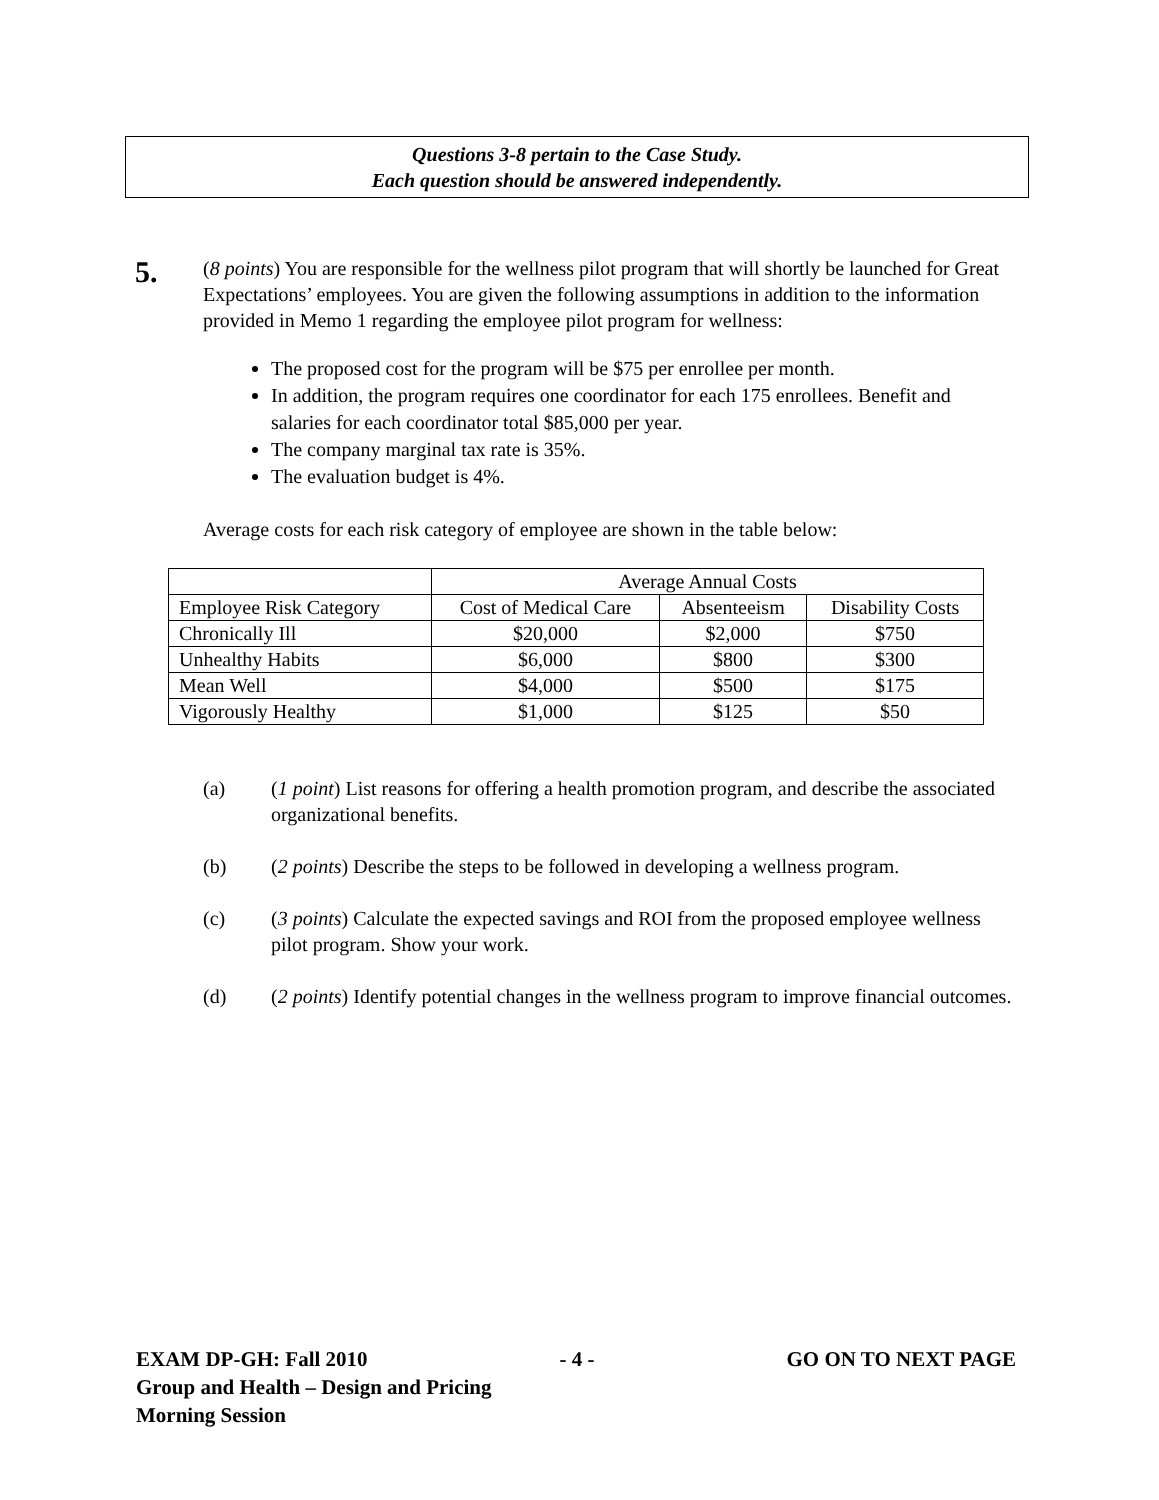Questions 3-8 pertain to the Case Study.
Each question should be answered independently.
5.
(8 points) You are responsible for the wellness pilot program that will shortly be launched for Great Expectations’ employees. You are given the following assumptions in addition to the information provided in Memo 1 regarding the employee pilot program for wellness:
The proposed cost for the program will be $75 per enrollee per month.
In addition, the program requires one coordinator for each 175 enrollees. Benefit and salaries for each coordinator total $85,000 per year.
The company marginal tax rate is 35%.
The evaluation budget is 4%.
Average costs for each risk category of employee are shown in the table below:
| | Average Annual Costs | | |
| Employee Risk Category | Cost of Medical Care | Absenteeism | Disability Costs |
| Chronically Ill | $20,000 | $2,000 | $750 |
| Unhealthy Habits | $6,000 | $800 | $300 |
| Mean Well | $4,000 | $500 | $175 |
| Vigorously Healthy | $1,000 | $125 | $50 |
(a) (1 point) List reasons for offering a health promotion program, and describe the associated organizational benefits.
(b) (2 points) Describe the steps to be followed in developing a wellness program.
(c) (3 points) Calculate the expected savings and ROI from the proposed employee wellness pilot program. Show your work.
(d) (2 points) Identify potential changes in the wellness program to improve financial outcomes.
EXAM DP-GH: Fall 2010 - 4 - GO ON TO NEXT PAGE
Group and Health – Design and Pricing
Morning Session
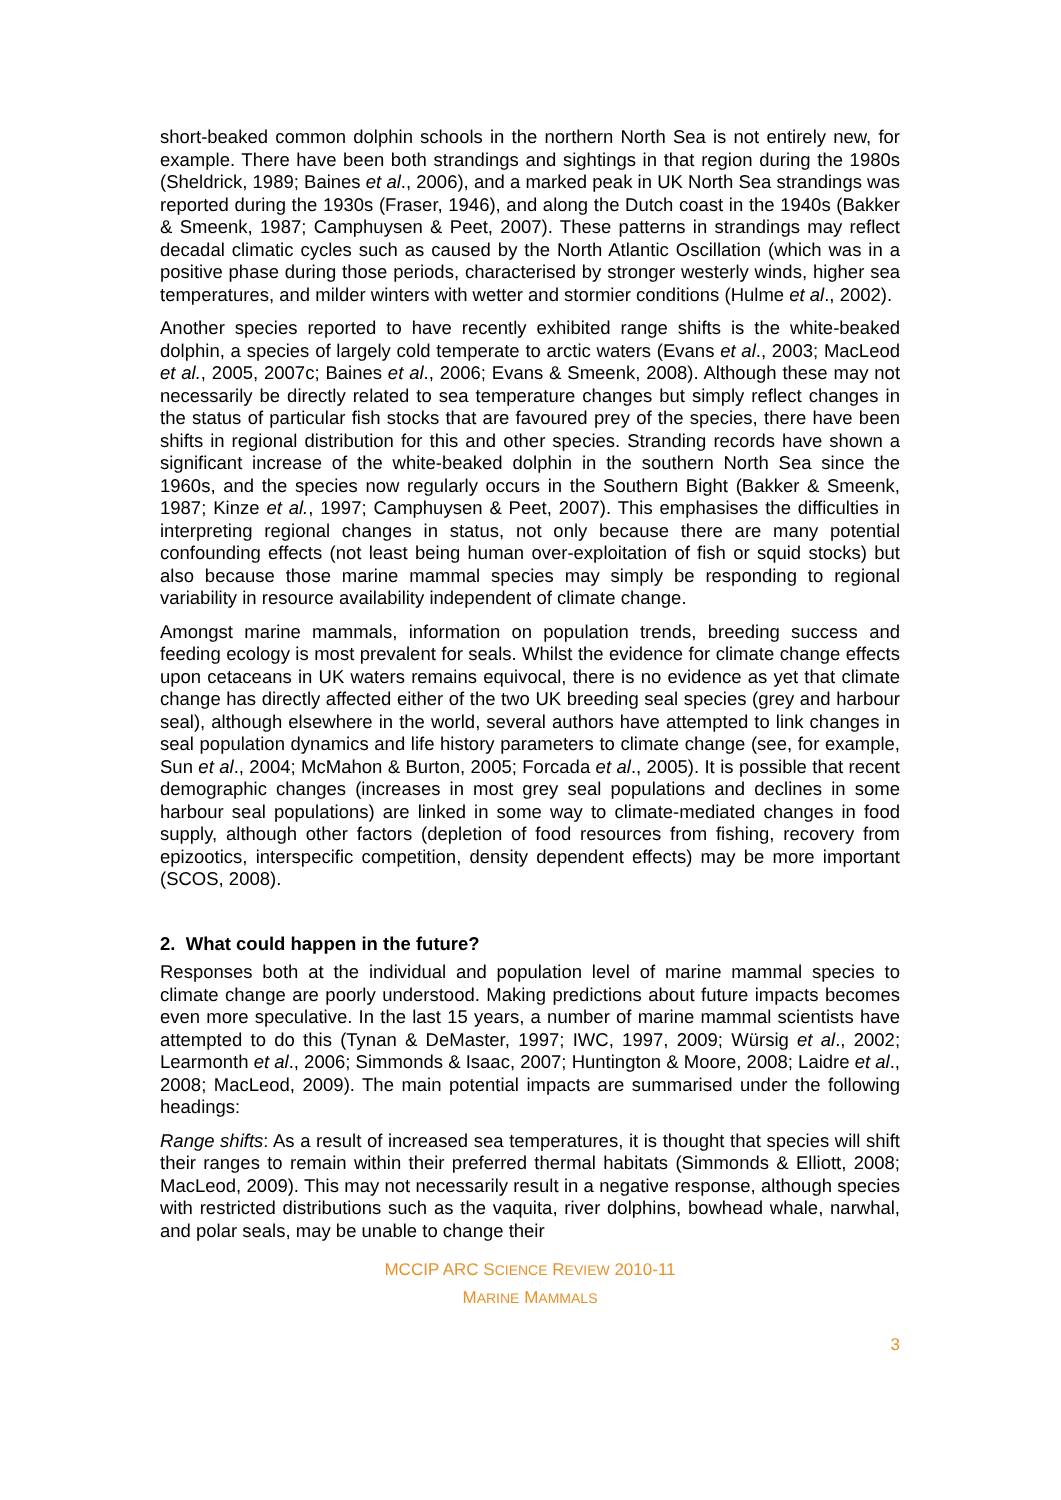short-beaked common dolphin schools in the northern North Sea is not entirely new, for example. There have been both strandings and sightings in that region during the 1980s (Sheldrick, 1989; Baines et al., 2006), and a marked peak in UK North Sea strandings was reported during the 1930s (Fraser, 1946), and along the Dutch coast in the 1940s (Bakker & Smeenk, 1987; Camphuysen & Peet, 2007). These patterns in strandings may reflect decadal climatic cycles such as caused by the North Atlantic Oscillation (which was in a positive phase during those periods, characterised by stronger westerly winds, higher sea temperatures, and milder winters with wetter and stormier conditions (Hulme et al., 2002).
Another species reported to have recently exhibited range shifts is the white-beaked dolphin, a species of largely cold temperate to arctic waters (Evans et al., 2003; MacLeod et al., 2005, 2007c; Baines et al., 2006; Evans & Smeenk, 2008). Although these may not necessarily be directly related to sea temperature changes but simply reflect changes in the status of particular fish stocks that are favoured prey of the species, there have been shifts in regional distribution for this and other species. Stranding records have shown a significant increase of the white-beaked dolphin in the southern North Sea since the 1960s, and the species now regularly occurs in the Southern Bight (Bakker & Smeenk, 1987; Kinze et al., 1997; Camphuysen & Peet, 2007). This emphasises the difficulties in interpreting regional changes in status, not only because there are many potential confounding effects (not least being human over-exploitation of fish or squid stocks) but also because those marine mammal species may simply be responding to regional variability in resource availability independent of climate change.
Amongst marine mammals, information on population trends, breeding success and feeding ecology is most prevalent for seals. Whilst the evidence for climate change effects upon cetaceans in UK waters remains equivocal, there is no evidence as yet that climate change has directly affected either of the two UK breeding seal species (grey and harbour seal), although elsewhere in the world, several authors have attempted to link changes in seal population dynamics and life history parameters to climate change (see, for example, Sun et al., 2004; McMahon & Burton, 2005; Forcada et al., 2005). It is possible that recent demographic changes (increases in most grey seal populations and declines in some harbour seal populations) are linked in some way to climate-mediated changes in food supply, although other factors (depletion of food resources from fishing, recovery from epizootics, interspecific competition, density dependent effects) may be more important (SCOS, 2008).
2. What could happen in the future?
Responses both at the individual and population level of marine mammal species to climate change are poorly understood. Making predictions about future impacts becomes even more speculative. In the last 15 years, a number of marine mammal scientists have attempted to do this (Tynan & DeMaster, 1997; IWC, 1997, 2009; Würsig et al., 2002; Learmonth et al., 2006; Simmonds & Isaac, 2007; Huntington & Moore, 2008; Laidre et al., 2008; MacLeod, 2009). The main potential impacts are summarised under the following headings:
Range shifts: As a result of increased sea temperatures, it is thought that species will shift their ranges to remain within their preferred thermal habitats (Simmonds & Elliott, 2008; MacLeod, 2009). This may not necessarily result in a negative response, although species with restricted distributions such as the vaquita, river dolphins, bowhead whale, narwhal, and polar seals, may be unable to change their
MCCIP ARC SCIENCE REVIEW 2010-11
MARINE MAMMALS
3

...

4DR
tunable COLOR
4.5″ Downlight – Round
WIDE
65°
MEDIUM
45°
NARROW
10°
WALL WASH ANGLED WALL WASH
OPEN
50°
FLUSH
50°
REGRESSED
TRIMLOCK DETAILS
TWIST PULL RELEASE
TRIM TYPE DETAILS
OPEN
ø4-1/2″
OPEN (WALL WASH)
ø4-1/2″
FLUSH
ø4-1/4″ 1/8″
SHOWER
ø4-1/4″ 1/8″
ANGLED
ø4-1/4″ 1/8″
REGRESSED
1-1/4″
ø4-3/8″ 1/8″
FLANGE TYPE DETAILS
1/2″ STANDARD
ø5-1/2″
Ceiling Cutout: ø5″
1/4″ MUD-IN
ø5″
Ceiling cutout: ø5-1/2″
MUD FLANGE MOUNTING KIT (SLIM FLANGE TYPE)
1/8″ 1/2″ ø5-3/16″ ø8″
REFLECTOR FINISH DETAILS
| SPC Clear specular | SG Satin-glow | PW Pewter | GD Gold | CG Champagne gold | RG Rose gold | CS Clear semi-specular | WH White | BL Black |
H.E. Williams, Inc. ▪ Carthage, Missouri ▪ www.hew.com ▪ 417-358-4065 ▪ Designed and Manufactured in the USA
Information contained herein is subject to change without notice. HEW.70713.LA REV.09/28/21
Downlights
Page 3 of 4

==

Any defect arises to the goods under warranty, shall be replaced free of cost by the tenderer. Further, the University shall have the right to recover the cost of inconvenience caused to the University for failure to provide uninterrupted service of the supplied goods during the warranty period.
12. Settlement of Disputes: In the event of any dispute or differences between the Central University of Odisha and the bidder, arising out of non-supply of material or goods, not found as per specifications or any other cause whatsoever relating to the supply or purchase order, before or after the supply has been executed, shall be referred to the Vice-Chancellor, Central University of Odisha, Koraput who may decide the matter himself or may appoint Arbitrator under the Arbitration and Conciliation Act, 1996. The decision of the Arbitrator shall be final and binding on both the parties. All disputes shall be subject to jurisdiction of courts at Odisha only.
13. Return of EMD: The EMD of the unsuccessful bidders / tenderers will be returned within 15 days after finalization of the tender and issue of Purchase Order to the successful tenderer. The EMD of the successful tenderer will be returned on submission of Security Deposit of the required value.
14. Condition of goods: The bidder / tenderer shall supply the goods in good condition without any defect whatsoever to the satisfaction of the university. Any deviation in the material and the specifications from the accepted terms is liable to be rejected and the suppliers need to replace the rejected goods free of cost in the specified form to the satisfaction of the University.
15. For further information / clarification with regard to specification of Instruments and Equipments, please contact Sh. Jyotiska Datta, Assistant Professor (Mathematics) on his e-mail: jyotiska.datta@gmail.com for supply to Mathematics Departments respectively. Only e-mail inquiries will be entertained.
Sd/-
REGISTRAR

YOUR ASSIGNMENT: The answer must be every line from the records above that contains the word "shall", copied out.

WRITTEN ANSWER:
Any defect arises to the goods under warranty, shall be replaced free of cost by the tenderer. Further, the University shall have the right to recover the cost of inconvenience caused to the University for failure to provide uninterrupted service of the supplied goods during the warranty period.
12. Settlement of Disputes: In the event of any dispute or differences between the Central University of Odisha and the bidder, arising out of non-supply of material or goods, not found as per specifications or any other cause whatsoever relating to the supply or purchase order, before or after the supply has been executed, shall be referred to the Vice-Chancellor, Central University of Odisha, Koraput who may decide the matter himself or may appoint Arbitrator under the Arbitration and Conciliation Act, 1996. The decision of the Arbitrator shall be final and binding on both the parties. All disputes shall be subject to jurisdiction of courts at Odisha only.
14. Condition of goods: The bidder / tenderer shall supply the goods in good condition without any defect whatsoever to the satisfaction of the university. Any deviation in the material and the specifications from the accepted terms is liable to be rejected and the suppliers need to replace the rejected goods free of cost in the specified form to the satisfaction of the University.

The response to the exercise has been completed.